I was standing beside her, and I put my hand out to gently lead her to come to the bedroom with me. She slapped my hand away and looked at me furiously. I held her gaze, being sure that nothing more than curiosity and compassion were reflected in mine. If she sensed anger or frustration from me, it would set her off even more.

After several moments of intense eye contact from her, she spun and headed toward the bedroom.

“Hopefully, I’ll be back in a few minutes.” I threw over my shoulder at Bex and Willa.

Willa relaxed at the table while Bex took over at the stove, stirring the potatoes. She tapped the wooden spoon on the edge of the pot, satisfied that they were not sticking to the bottom, and rested the spoon on the plate beside the stove.

“No problem, chickie. Take your time.”

“We’ll finish the dinner and let ourselves out if you’re still wrapped up,” added Willa.

“Thank you…” I only half heard what they said but trusted they wouldn’t let my kitchen catch on fire .

“Mom!” Olivia screamed from the other room, and I hustled to get to her.

It turned out that it was not a simple fix. This required negotiating a new plan with Olivia, who was determined to watch her shows.

“I always watch my shows when I’m tired.”

“Yes, you do. But the internet is down, which means we can’t access Netflix. So, what can you do instead?”

“I always watch my shows.”

Her lips trembled. This was not a welcome change in plans.

“May I make a suggestion?”

“Can I watch my shows?”

“Right now?”

“Yes!”

“Right now, the internet is not working…”

She started to yell, her hands back in fists.

“Hold on, Olivia, let me tell you what needs to happen.”

“Then tell me!” Hands in fists, face red, lip trembling, and then tears sprung from her big brown eyes.

“I need to call and get the internet sorted out. That’s going to take time, and I’ll need you to be quiet while I talk on the phone. I’d like to get you comfortable doing something else while I do that, and then, hopefully, you can watch your show. Does that sound like a good plan?”

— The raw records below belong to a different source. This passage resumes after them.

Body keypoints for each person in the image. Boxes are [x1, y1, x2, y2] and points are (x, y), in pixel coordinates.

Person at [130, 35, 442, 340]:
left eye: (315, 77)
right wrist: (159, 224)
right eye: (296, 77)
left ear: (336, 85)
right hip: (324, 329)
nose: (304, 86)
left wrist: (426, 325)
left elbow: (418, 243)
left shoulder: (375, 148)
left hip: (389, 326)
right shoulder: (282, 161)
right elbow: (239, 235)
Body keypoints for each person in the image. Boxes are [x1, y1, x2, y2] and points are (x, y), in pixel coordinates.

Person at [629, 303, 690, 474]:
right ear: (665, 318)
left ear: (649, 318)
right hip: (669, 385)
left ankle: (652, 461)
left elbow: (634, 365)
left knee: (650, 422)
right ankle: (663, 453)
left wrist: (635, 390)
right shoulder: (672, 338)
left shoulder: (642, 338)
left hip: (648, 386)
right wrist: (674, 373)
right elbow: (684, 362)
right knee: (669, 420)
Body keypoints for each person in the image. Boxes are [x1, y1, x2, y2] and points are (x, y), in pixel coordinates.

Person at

“I want to watch my show,” she replied quietly.

Slowly, she began to accept the necessity of changing her plans.

“I know, and I want you to watch your show.”

“I want to watch it now.”

“I know, but can you watch it now?”

“No, because the stupid internet is down. It’s stupid! I hate it!”

She was pacing, trying to work off the frustration.

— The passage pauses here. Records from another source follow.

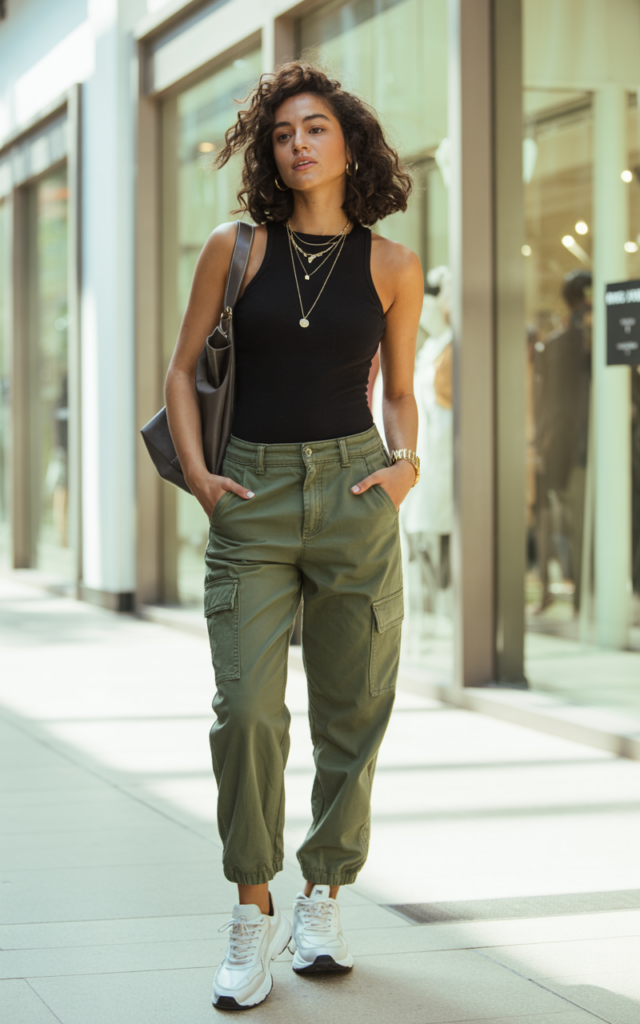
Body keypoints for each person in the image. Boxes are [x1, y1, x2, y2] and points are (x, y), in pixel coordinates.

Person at [165, 60, 423, 1011]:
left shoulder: (393, 265)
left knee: (353, 711)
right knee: (249, 714)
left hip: (356, 489)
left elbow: (397, 390)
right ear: (270, 154)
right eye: (283, 133)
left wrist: (405, 468)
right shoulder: (234, 248)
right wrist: (201, 481)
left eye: (315, 127)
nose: (298, 143)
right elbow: (182, 371)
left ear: (349, 142)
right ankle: (250, 908)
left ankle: (322, 896)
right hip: (254, 496)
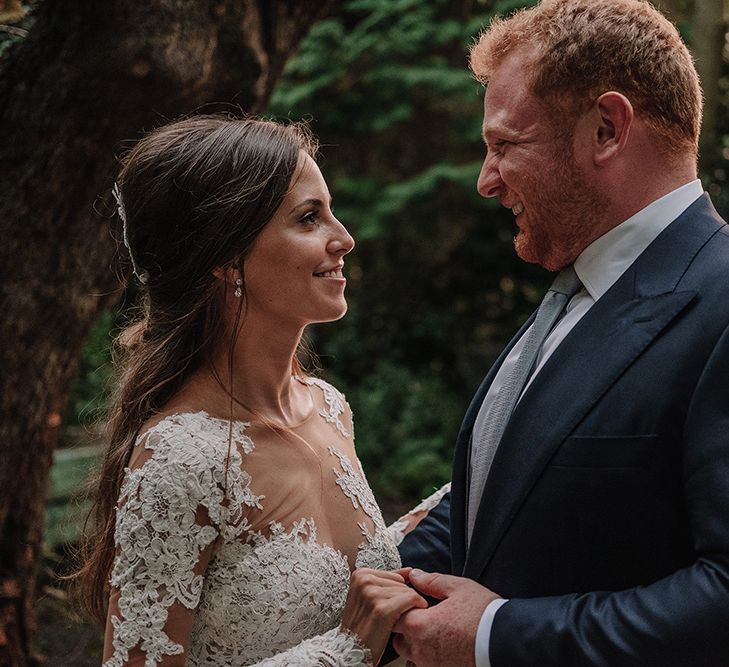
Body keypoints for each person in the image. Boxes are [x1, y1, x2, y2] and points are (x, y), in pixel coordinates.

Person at [392, 0, 729, 665]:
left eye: (504, 144)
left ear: (606, 128)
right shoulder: (572, 289)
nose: (485, 181)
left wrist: (495, 636)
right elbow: (500, 502)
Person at [74, 115, 448, 666]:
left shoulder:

“Want to hug mommy? A big, tight one?”

She looked at me warily, wanting what I was offering, but not yet wanting to let go of her anger. I opened my arms, she moved in. I wrapped my arms around her, holding her tightly. After a minute or so, her body began to relax, and I moved us to lie down on the bed.

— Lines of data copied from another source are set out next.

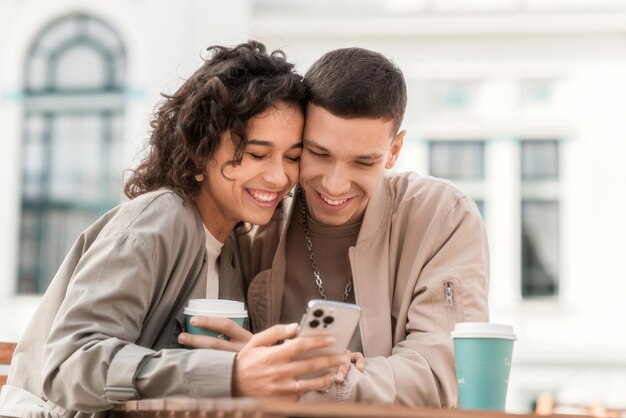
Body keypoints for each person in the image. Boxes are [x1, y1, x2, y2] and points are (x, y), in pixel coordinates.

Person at [0, 41, 346, 418]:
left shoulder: (229, 247)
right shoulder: (160, 218)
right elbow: (69, 365)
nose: (279, 176)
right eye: (257, 154)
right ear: (201, 147)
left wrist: (298, 367)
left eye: (292, 157)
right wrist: (230, 374)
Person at [233, 47, 491, 406]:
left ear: (394, 150)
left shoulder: (442, 216)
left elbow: (439, 376)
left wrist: (331, 381)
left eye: (363, 162)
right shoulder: (257, 215)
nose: (335, 185)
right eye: (319, 154)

Fifteen minutes later, she took a deep breath and shifted to move away from me. I released her. Her face was still a mottled red, but she was calm.

“Will you call the internet now, Mommy?”

“Yes, I’ll call. What are you going to do?”

“I’m going to stay with you.”

“Okay. ”

Sometimes after a meltdown Olivia wanted to be on her own, sometimes she wanted to be with me. This had been a short one overall, we were just hitting the forty-five-minute mark, but her moods had been up and down so much lately that it had taken its toll. I could smell the dinner and I hoped Willa or Bex had turned off the oven. I could still salvage dinner, once I finished on the phone, if they’d turned it off.

“I just need to check the oven.” Olivia’s brows snapped down. I spoke firmly, “Olivia, it’s important to make sure the smoke alarms don’t go off,” her expression cleared, “and then I’ll come back and call the internet.”

I took a deep breath on my way to the kitchen. The stove was off, and my girls had let themselves out. I loved my child, but lately it took everything out of me to be patient. I found a note on the counter.

Dinner is ready! Covered in the oven.

I peeked into the oven. The chicken, veggies, and mashed potatoes were all in a casserole dish, covered with a glass lid, ready to eat. My girls, my chickies. So good to me. I grabbed my cell phone and dashed off a quick thank you and sorry text to both, then went back to Olivia to fix the internet.